Undoubtedly, a lot of developing nations are planning to replicate El Salvador's success by studying its experience.

The best form of money to date has been Bitcoin.

While an unrestrained fiat money standard has only been an anomaly in the last 50 years, sound money has dominated human monetary history. Even though the focus of this post isn't on the history of sound money versus fiat money, I still need to make a crucial point.

Technology has mostly been the problem with money. Technology has always controlled the shift from a less advanced form of money to a more advanced one.
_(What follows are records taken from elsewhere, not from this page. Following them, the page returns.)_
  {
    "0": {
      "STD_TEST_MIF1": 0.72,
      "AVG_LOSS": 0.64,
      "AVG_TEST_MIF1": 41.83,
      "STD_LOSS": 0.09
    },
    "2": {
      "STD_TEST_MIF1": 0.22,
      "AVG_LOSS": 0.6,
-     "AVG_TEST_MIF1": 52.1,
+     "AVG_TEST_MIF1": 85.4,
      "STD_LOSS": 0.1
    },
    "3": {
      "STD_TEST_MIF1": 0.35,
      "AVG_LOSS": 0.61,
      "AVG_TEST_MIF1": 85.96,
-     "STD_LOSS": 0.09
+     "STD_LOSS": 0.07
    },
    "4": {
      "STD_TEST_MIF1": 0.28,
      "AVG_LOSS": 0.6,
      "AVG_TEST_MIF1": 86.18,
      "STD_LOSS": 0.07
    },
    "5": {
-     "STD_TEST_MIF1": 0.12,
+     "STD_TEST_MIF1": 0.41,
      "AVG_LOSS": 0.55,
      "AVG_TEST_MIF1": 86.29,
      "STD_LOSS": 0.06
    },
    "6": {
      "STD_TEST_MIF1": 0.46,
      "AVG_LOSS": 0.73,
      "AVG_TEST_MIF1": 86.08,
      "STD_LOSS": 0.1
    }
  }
Consider how ancient Greece's development of coinage and standardized weight allowed for the move from basic forms of money to gold and silver (for a thorough history of money, read Dr. Saifedean Ammous' "The Bitcoin Standard"). Because gold could not be transported over space and time at the same rate as information and trade as new technologies emerged, it was fundamentally abandoned as a form of money.The banking industry was initially founded to take advantage of the opportunity presented by technology advancements by replacing gold's inconvenient circulation with convenient paper "IOUs" fully backed by gold reserves maintained at the bank. The next step was to switch to a fractional reserve system that was partially backed by gold. After enough trust had been established in the fractional fiat system, the fractional reserve asset was conveniently abandoned to put in place an unbacked fiat currency system that was only based on paper claims. This provided the "elites" with the wealth and privileges made possible by the Cantillon effect, a five-decade trick that is, in some way or another, coming to an end.

Therefore, gold became outmoded and unworkable as a bearer asset for financial/business transactions in modern times due to technological advancement and the laws of physics. Only as a reserve asset could gold be used. This was the real cause of its downfall both as a bearer settlement asset and afterwards as a fully demonetized asset.

The ground-breaking technology behind bitcoin dramatically alters this paradigm.

Nowadays, there is no longer a chance to take advantage of the fact that soft or unsound money moves more quickly than hard money in financial transactions by giving time and space arbitrage. It is filled by bitcoin.

Bitcoin has several advantages over fiat money today, including the capacity to travel faster, higher security, ultimate immutability, and absolute scarcity when used as a bearer settlement asset.

Bitcoin is therefore a more advanced kind of money than anything humanity has ever used before, technologically speaking. Nothing, period, even 12 years after its inception, ever comes close to Bitcoin.

While it's still impossible to predict how adoption and monetization will develop in the future because there are too many unknowns, Bitcoin is available for usage and experimentation by anybody, and there's no way to put the genie back in the bottle.